I'm not sure it's apropos to this thread, but it's probably worth mentioning that moving the battery to the trunk generally makes an improvement in handling which is noticeable to most driving enthusiasts.

Best,
MAP
 
what impovement in handling can be seen by taking the small amount of weight from the front to the back?? We arent talking about 200lbs here......its a battery.
 
MAP,
That's why I was considering it. Not to mention that's another 50lbs on the rear tires instead of the fronts (better launch traction). For handling purposes it helps to attain a ideal 50/50 weight distribution front to back.

But in this case it seems like it's just too much work.

Just out of curiosity, what does the NHRA deem acceptable as a suitlable battery box? I'm sure they don't mean the "marine" style polyethelene battery cases. :confused:

Steve
 
Re: Batt. in the trunk

Originally posted by Chuck Leeper

Ted A. BBBZZTT on the negative side being cut w/ the switch. Section 8.4 of the NHRA book calls for the POSITIVE cable to be interrupted.[The reason I typed "positive" in caps, is the book has it that way;) ]
The alt "charge cable" has to be interrupted too, so putting it to the starter stud will not work. It has to go to the batt. side of the cutoff.

GNXFAN, I have seen the batt. blowup deal too. I found that if the battery is mounted w/ the plates across the trunk, then the G-forces of a launch pushes the acid towards the rear of the battery, thus forcing the plates to contact each other, causing a short and you know what happens next. This repeated force application can actually break the plates loose.
To avoid this, I ALWAYS mount the batts so the acid will flow between the plates.
The alt. failure could have been from these shorts.[IF that's what was happening.]

HTH,:) :)

I guess the tech's know about as much as me :) . I can EASILY change that over to the positive side. I ASSume you mean the battery should be mounted so it is lengthwise or parallel to the rear bumper, mine is down in the spare tire area. The power lead must go from the alternator lug to the battery + but that would be after the cutoff switch if i'm on the right page, correct?

What difference does it really make if you just backfeed through the starter cable to the battery anyways? I know rules are rules, but I am one to question authority.

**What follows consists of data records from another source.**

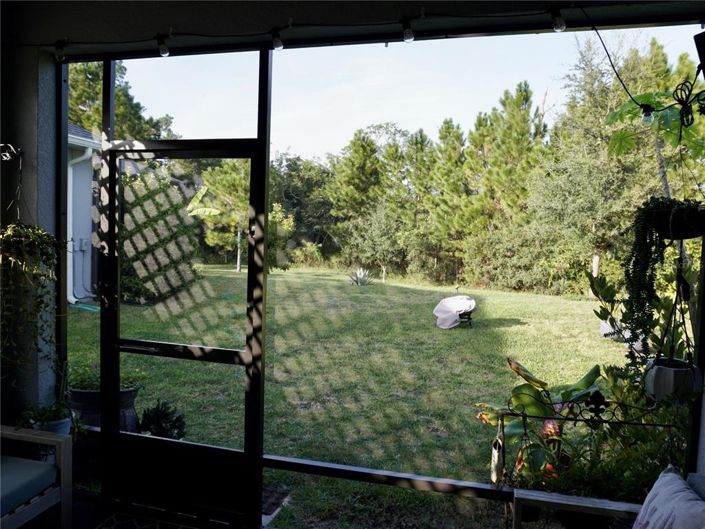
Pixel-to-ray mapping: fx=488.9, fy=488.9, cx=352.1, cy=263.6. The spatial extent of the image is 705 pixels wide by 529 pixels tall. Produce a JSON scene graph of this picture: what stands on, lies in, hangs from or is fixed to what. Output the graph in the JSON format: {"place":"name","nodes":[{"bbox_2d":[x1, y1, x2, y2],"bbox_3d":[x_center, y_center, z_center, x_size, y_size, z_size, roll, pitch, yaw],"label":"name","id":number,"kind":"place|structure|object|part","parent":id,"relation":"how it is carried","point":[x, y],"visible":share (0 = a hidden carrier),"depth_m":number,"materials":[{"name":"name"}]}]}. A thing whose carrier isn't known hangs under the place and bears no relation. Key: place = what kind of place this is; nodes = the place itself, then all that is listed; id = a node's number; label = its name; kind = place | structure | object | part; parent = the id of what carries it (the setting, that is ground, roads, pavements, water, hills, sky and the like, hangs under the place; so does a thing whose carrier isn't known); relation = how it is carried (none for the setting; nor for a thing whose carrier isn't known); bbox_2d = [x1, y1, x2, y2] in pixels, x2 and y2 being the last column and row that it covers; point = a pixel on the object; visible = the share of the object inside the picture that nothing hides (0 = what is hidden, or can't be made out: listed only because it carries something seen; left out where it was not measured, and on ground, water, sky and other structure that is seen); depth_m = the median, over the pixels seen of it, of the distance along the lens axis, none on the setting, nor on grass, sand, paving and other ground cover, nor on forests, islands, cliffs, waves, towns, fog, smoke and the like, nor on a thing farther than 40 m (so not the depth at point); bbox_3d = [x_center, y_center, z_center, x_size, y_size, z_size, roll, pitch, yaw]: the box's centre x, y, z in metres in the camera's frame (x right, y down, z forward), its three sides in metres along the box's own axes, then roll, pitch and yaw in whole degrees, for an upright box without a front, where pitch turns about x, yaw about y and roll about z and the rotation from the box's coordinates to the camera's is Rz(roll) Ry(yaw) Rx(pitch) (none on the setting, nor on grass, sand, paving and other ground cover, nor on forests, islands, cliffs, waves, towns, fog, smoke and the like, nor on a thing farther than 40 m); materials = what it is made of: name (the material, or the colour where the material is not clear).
{"place":"outdoors","nodes":[
{"label":"outdoors","id":0,"kind":"place"},
{"bbox_2d":[0,19,62,439],"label":"left wall","id":1,"kind":"structure","parent":0,"point":[53,116],"depth_m":2.84,"materials":[{"name":"grey paint"}]},
{"bbox_2d":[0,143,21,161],"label":"wall hook","id":2,"kind":"object","parent":1,"relation":"attached to","point":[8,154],"visible":0.96,"depth_m":2.67,"materials":[{"name":"black metal"}]},
{"bbox_2d":[0,222,63,382],"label":"hanging plant","id":3,"kind":"object","parent":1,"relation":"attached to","point":[38,231],"visible":0.93,"depth_m":2.61,"materials":[{"name":"green plant"}]},
{"bbox_2d":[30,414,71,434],"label":"plant pot","id":4,"kind":"object","parent":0,"point":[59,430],"visible":0.3,"depth_m":2.93,"materials":[{"name":"blue ceramic"}]},
{"bbox_2d":[17,401,79,438],"bbox_3d":[-1.795,0.915,2.887,0.330,0.240,0.314,2,4,16],"label":"potted plant","id":5,"kind":"object","parent":4,"relation":"in","point":[48,420],"visible":0.59,"depth_m":2.86,"materials":[{"name":"green plant"}]},
{"bbox_2d":[67,122,100,304],"label":"neighboring house","id":6,"kind":"structure","parent":0,"point":[88,261],"depth_m":11.53,"materials":[{"name":"blue paint"}]},
{"bbox_2d":[67,145,93,302],"bbox_3d":[-6.211,-0.875,11.048,0.726,3.287,0.575,2,4,16],"label":"downspout","id":7,"kind":"object","parent":6,"relation":"attached to","point":[89,150],"visible":0.56,"depth_m":11.10,"materials":[{"name":"white"}]},
{"bbox_2d":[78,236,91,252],"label":"electrical box","id":8,"kind":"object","parent":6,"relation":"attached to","point":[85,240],"visible":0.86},
{"bbox_2d":[68,59,175,140],"bbox_3d":[-11.926,-4.806,22.039,6.883,10.936,6.932,2,4,16],"label":"tree","id":9,"kind":"object","parent":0,"point":[95,77],"visible":0.19,"depth_m":21.25,"materials":[{"name":"green plant"}]},
{"bbox_2d":[24,485,273,528],"label":"floor","id":10,"kind":"structure","parent":0,"point":[82,513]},
{"bbox_2d":[0,425,73,528],"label":"armchair","id":11,"kind":"object","parent":10,"relation":"on","point":[64,458],"visible":0.98,"depth_m":2.55,"materials":[{"name":"wood"}]},
{"bbox_2d":[0,455,55,516],"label":"seat cushion","id":12,"kind":"object","parent":11,"relation":"on","point":[48,468],"visible":0.92,"depth_m":2.47,"materials":[{"name":"fabric"}]},
{"bbox_2d":[94,511,199,528],"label":"doormat","id":13,"kind":"object","parent":10,"relation":"on","point":[139,528],"visible":0.97,"depth_m":2.86,"materials":[{"name":"carpet"}]},
{"bbox_2d":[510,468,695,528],"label":"outdoor sofa","id":14,"kind":"object","parent":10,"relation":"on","point":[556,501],"visible":0.73,"depth_m":2.00,"materials":[{"name":"wood"}]},
{"bbox_2d":[632,466,704,528],"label":"throw pillow","id":15,"kind":"object","parent":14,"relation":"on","point":[663,491],"visible":1,"depth_m":1.69,"materials":[{"name":"fabric"}]},
{"bbox_2d":[101,149,267,526],"bbox_3d":[-1.016,0.427,2.926,1.112,2.161,0.170,2,4,16],"label":"screen door","id":16,"kind":"structure","parent":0,"point":[114,436],"depth_m":2.92,"materials":[{"name":"black metal"}]},
{"label":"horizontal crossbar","id":17,"kind":"part","parent":16,"relation":"part of","materials":[{"name":"black metal"}]},
{"label":"glass panel","id":18,"kind":"part","parent":16,"relation":"part of","materials":[{"name":"clear glass"}]},
{"bbox_2d":[1,0,704,55],"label":"ceiling","id":19,"kind":"structure","parent":0,"point":[542,0],"materials":[{"name":"paint"}]},
{"bbox_2d":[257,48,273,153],"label":"metal post","id":20,"kind":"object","parent":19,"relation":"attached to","point":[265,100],"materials":[{"name":"black metal"}]},
{"bbox_2d":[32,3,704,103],"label":"string light","id":21,"kind":"object","parent":19,"relation":"attached to","point":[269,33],"visible":0.97,"depth_m":2.42,"materials":[{"name":"black"}]},
{"bbox_2d":[54,40,66,61],"bbox_3d":[-1.597,-1.169,2.676,0.066,0.107,0.068,2,4,16],"label":"light bulb","id":22,"kind":"object","parent":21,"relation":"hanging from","point":[62,57],"visible":0.94,"depth_m":2.65,"materials":[{"name":"clear glass"}]},
{"bbox_2d":[156,34,169,56],"bbox_3d":[-0.995,-1.149,2.570,0.064,0.108,0.069,2,4,16],"label":"light bulb","id":23,"kind":"object","parent":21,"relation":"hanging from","point":[164,52],"visible":0.98,"depth_m":2.54,"materials":[{"name":"glass"}]},
{"bbox_2d":[271,27,283,50],"bbox_3d":[-0.374,-1.119,2.433,0.060,0.104,0.063,2,4,16],"label":"light bulb","id":24,"kind":"object","parent":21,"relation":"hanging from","point":[278,46],"visible":0.98,"depth_m":2.41,"materials":[{"name":"glass"}]},
{"bbox_2d":[401,17,414,41],"bbox_3d":[0.259,-1.090,2.278,0.059,0.101,0.065,2,4,16],"label":"light bulb","id":25,"kind":"object","parent":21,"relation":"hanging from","point":[409,34],"visible":0.98,"depth_m":2.25,"materials":[{"name":"glass"}]},
{"bbox_2d":[551,8,566,31],"bbox_3d":[0.894,-1.060,2.124,0.059,0.095,0.065,2,4,16],"label":"light bulb","id":26,"kind":"object","parent":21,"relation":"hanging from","point":[558,24],"visible":0.97,"depth_m":2.10,"materials":[{"name":"glass"}]},
{"bbox_2d":[640,105,654,124],"bbox_3d":[1.370,-0.704,2.272,0.058,0.113,0.059,2,4,16],"label":"light bulb","id":27,"kind":"object","parent":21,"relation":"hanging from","point":[648,113],"visible":0.82,"depth_m":2.25,"materials":[{"name":"clear glass"}]},
{"bbox_2d":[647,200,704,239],"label":"hanging planter","id":28,"kind":"object","parent":19,"relation":"hanging from","point":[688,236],"visible":0.77,"depth_m":2.08,"materials":[{"name":"black"}]},
{"bbox_2d":[622,197,698,351],"bbox_3d":[1.444,0.067,2.246,0.385,0.762,0.329,2,4,16],"label":"hanging plant","id":29,"kind":"object","parent":28,"relation":"in","point":[661,203],"visible":0.91,"depth_m":2.20,"materials":[{"name":"green plant"}]},
{"bbox_2d":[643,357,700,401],"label":"hanging planter","id":30,"kind":"object","parent":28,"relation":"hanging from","point":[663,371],"visible":0.75,"depth_m":2.23,"materials":[{"name":"white"}]},
{"bbox_2d":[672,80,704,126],"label":"coiled cable","id":31,"kind":"object","parent":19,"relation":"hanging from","point":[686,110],"visible":0.99,"depth_m":2.16,"materials":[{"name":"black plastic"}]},
{"bbox_2d":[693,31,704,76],"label":"speaker","id":32,"kind":"object","parent":19,"relation":"attached to","point":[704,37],"visible":0.99,"depth_m":2.06},
{"bbox_2d":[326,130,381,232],"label":"tree","id":33,"kind":"object","parent":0,"point":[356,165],"visible":0.84,"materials":[{"name":"plant"}]},
{"bbox_2d":[72,264,649,528],"label":"lawn","id":34,"kind":"structure","parent":0,"point":[529,363],"materials":[{"name":"green plant"}]},
{"bbox_2d":[70,302,100,311],"bbox_3d":[-5.482,0.907,10.134,0.889,0.092,0.594,2,4,16],"label":"garden hose","id":35,"kind":"object","parent":34,"relation":"on","point":[92,308],"visible":0.51,"depth_m":10.05,"materials":[{"name":"green rubber"}]},
{"bbox_2d":[68,384,140,433],"bbox_3d":[-1.968,1.192,3.835,0.562,0.462,0.554,2,4,16],"label":"planter","id":36,"kind":"object","parent":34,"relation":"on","point":[79,406],"visible":0.43,"depth_m":3.66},
{"bbox_2d":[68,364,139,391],"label":"potted plant","id":37,"kind":"object","parent":36,"relation":"in","point":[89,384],"visible":0.39,"depth_m":3.79,"materials":[{"name":"green plant"}]},
{"bbox_2d":[119,169,200,303],"bbox_3d":[-4.958,-0.651,11.766,2.503,3.279,2.263,2,4,16],"label":"climbing plant","id":38,"kind":"object","parent":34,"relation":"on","point":[178,217],"visible":0.57,"depth_m":11.48,"materials":[{"name":"green plant"}]},
{"bbox_2d":[139,400,186,439],"bbox_3d":[-1.484,1.263,3.790,0.417,0.400,0.408,2,4,16],"label":"small shrub","id":39,"kind":"object","parent":34,"relation":"on","point":[158,411],"visible":0.77,"depth_m":3.75,"materials":[{"name":"green plant"}]},
{"bbox_2d":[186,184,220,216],"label":"banana plant","id":40,"kind":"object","parent":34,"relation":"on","point":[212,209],"visible":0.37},
{"bbox_2d":[192,157,289,271],"bbox_3d":[-4.362,-1.853,19.368,4.019,4.807,3.869,4,5,39],"label":"tree","id":41,"kind":"object","parent":34,"relation":"on","point":[212,214],"visible":0.59,"depth_m":18.97,"materials":[{"name":"plant"}]},
{"bbox_2d":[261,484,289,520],"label":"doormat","id":42,"kind":"object","parent":34,"relation":"on","point":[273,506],"visible":0.29,"depth_m":3.27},
{"bbox_2d":[270,152,335,266],"bbox_3d":[-3.233,-3.146,29.862,6.666,7.020,6.169,3,4,31],"label":"tree","id":43,"kind":"object","parent":34,"relation":"on","point":[295,165],"visible":0.55,"depth_m":28.22,"materials":[{"name":"green plant"}]},
{"bbox_2d":[348,267,374,285],"bbox_3d":[0.287,0.422,15.840,1.040,0.591,1.058,2,4,16],"label":"agave plant","id":44,"kind":"object","parent":34,"relation":"on","point":[358,277],"visible":0.95,"depth_m":15.77,"materials":[{"name":"plant"}]},
{"bbox_2d":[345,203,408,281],"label":"small tree","id":45,"kind":"object","parent":34,"relation":"on","point":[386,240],"visible":0.97,"depth_m":19.42,"materials":[{"name":"green plant"}]},
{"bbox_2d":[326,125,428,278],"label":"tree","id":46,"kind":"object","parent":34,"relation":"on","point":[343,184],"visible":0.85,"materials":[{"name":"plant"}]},
{"bbox_2d":[421,117,478,274],"bbox_3d":[4.674,-2.838,22.581,3.503,7.439,3.497,2,4,16],"label":"pine tree","id":47,"kind":"object","parent":34,"relation":"on","point":[448,132],"visible":0.82,"depth_m":21.83,"materials":[{"name":"plant"}]},
{"bbox_2d":[433,295,475,328],"bbox_3d":[2.034,0.935,9.650,0.901,0.554,0.968,2,4,16],"label":"covered grill","id":48,"kind":"object","parent":34,"relation":"on","point":[448,300],"visible":0.98,"depth_m":9.43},
{"bbox_2d":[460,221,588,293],"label":"shrub","id":49,"kind":"object","parent":34,"relation":"on","point":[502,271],"visible":0.79,"depth_m":16.62,"materials":[{"name":"green plant"}]},
{"bbox_2d":[474,357,605,488],"bbox_3d":[1.221,1.044,3.074,0.905,0.924,0.845,2,4,16],"label":"leafy plant","id":50,"kind":"object","parent":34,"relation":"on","point":[527,390],"visible":0.63,"depth_m":3.02,"materials":[{"name":"green plant"}]},
{"bbox_2d":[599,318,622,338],"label":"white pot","id":51,"kind":"object","parent":34,"relation":"on","point":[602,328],"visible":0.39,"depth_m":8.28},
{"bbox_2d":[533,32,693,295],"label":"tree","id":52,"kind":"object","parent":34,"relation":"on","point":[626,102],"visible":0.66,"depth_m":15.04,"materials":[{"name":"plant"}]},
{"bbox_2d":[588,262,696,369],"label":"leafy plant","id":53,"kind":"object","parent":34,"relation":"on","point":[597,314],"visible":0.54,"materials":[{"name":"green plant"}]},
{"bbox_2d":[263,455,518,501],"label":"metal beam","id":54,"kind":"structure","parent":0,"point":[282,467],"depth_m":2.72,"materials":[{"name":"black metal"}]},
{"bbox_2d":[119,26,704,159],"label":"sky","id":55,"kind":"structure","parent":0,"point":[397,119],"materials":[{"name":"blue"}]},
{"bbox_2d":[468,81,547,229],"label":"pine tree","id":56,"kind":"object","parent":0,"point":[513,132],"visible":0.73,"depth_m":19.69,"materials":[{"name":"plant"}]},
{"bbox_2d":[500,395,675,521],"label":"metal plant stand","id":57,"kind":"object","parent":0,"point":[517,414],"visible":0.67,"depth_m":2.30,"materials":[{"name":"black metal"}]},
{"bbox_2d":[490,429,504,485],"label":"ornament","id":58,"kind":"object","parent":57,"relation":"hanging from","point":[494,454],"visible":0.96,"depth_m":2.43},
{"bbox_2d":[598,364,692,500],"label":"leafy plant","id":59,"kind":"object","parent":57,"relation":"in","point":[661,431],"visible":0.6,"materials":[{"name":"green plant"}]},
{"bbox_2d":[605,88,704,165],"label":"leafy plant","id":60,"kind":"object","parent":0,"point":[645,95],"visible":0.74,"depth_m":5.43,"materials":[{"name":"green plant"}]}
]}

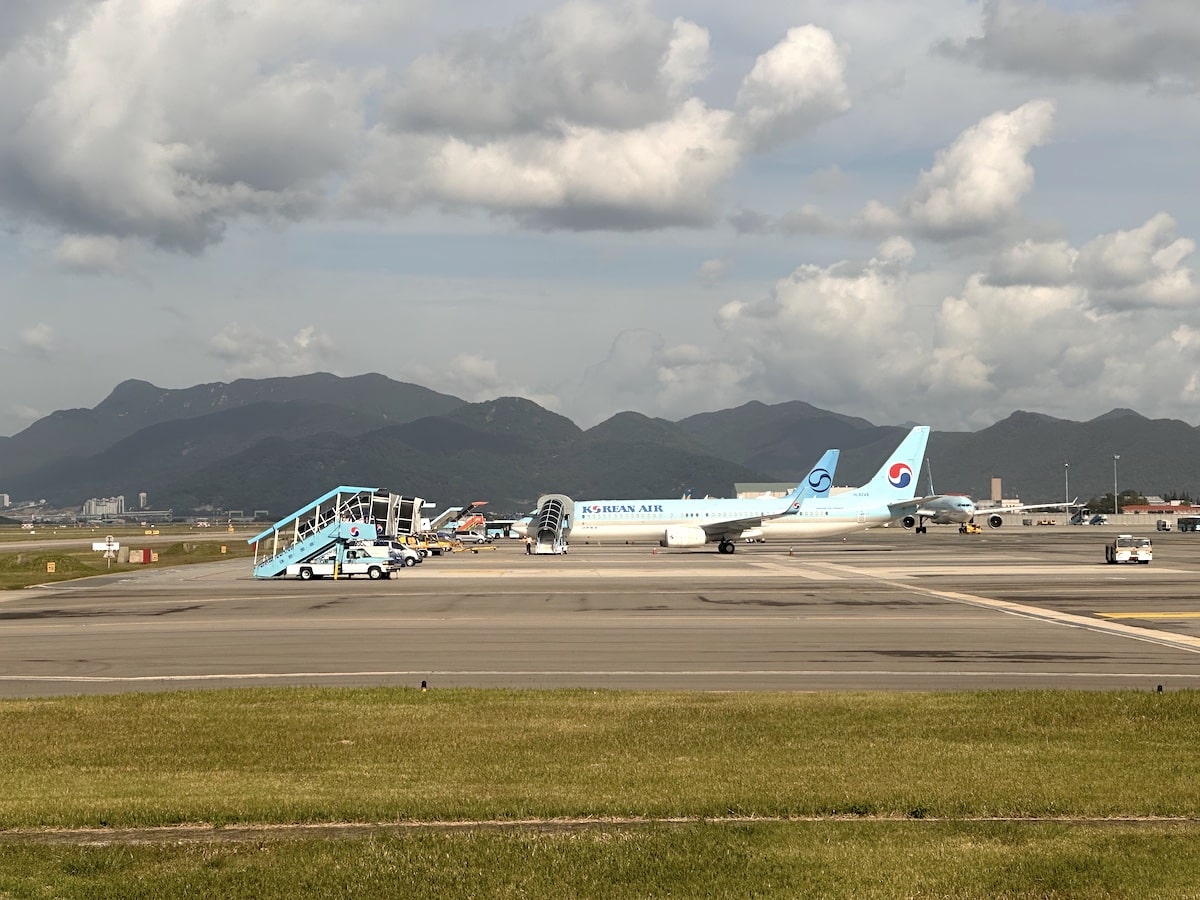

Back to hacking and cutting up the car.
 
Greetings wyk3d, bb,

Yes wyk3d - moving the battery to the trunk doesn't make a big change. For a street TR with a typical 58/42% F/R weight distribution, moving the battery to the rear will change this to about 57/43%. Many, if not most, driving enthusiasts would notice the improvement. Every little bit helps for these nose-heavy cars.

From what I'm reading in this thread, it does seem like a lot of time and effort to do this to NHRA spec's. OTOH, if it's solely for the street, the conversion is relatively easy to do, and I also like freeing-up the space in the engine compartment.